Designed for Life

This past semester was one of the busiest periods of school I have ever experienced. I was serving in leadership at my school, working as a freelance editor, and babysitting about twelve hours a week. I also started the semester taking fifteen hours worth of credit. While I truly loved all of the different things I was doing, I soon realized that the combination of everything was physically and mentally taxing. I realized that it would be best to lighten my load, so I dropped my business class to ease my workload. I had a little more time in between school and work to recoup, and I had more time in the evening for sleep. However, time management became key as I began to juggle school, work, church involvement, and studying. 

I have always enjoyed having a busy schedule. I like knowing exactly what is expected of my time and knowing exactly what is expected of me during this time. This repetitive back to back schedule was fulfilling my love for the known and my desire to be able to accomplish the work that I needed to. So in trying to figure out how to juggle my busy schedule, it seemed natural to create a weekly routine. I could fill in the things that I needed to accomplish and schedule in the coffee dates that I wanted to have so that I could make sure I would have time to fit everything into my schedule. Google calendar became my best friend, and I had my week planned out every Monday.  

However, about halfway through the semester I sensed some monotony in my routine. While the things I longed to achieve were getting done and I was showing up to the places that I needed to, I wasn’t truly approaching these situations with a desire to serve the Lord, but rather from a place of routine. This could easily be seen in the papers I wrote, the articles I edited, my relationship with the family I babysat for, and the goals I longed to achieve in house leadership. They were becoming things I needed to accomplish and the quality of the work I was producing began to slip. It was as if I was walking through life in a trance, going through the motions of the day off of memory. 

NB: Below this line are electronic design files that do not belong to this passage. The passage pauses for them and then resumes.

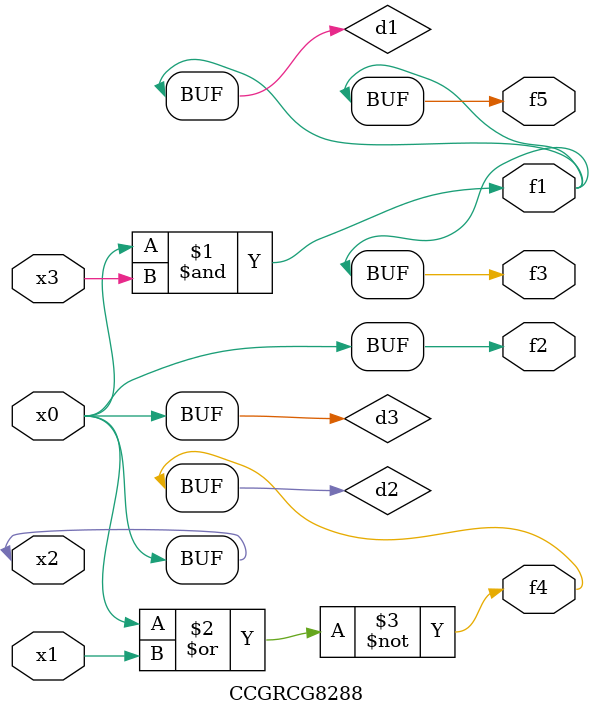
<source format=v>
module CCGRCG8288(
	input x0, x1, x2, x3,
	output f1, f2, f3, f4, f5
);

	wire d1, d2, d3;

	and (d1, x2, x3);
	nor (d2, x0, x1);
	buf (d3, x0, x2);
	assign f1 = d1;
	assign f2 = d3;
	assign f3 = d1;
	assign f4 = d2;
	assign f5 = d1;
endmodule

</source>
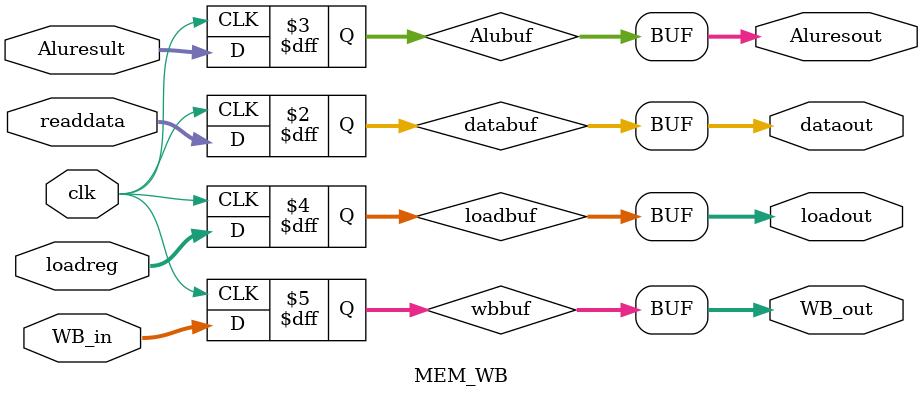
<source format=v>
module MEM_WB #(parameter N=32)(input clk,input [1:0]WB_in,input [4:0]loadreg,
                               input [N-1:0]readdata,input [N-1:0]Aluresult,
                               output [N-1:0]dataout,output [N-1:0]Aluresout,
                               output [4:0]loadout,output [1:0]WB_out);
reg [N-1:0]databuf;
reg [N-1:0]Alubuf;
reg [4:0]loadbuf;
reg [1:0]wbbuf;
always@(posedge clk)begin
databuf<=readdata;
Alubuf<=Aluresult;
loadbuf<=loadreg;
wbbuf<=WB_in;
end 

assign dataout=databuf;
assign Aluresout=Alubuf;
assign loadout=loadbuf;
assign WB_out=wbbuf;
                              
endmodule                               
</source>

Now I think it is here that some, myself included, might ask is this a bad thing? Here is what I know.  

God has created each and every one of us to be in relationship with Him, to be in relationship with others, and to share His glory in our day to day lives. It is through Him that we have a new life—a life and a mission that we didn’t have before Him and we cannot have without Him. Not only has He designed us this way, but He has also given us unique gifts and passions to use in our attempts to glorify him. 

In only facing the routine of the day, checking things off of the to do list, and producing subpar work, I wasn’t approaching the work that I was doing from the foundation of the Gospel—hence the lifelessness. God has created us in His image, and he has given us talents to reflect His image in the broken world around us. So, when we get stuck in a routine, and don’t use the skills and opportunities that He has given us, we aren’t fulfilling our purpose.  

It is only through Christ that you and I will be able to use the opportunities that make up our daily routine and give them a life and an excellence that they would otherwise not have. 

I challenge you to look at your daily routine. Where are you simply going through the motions? How are you using the skills and opportunities God has given you to share His life with humanity?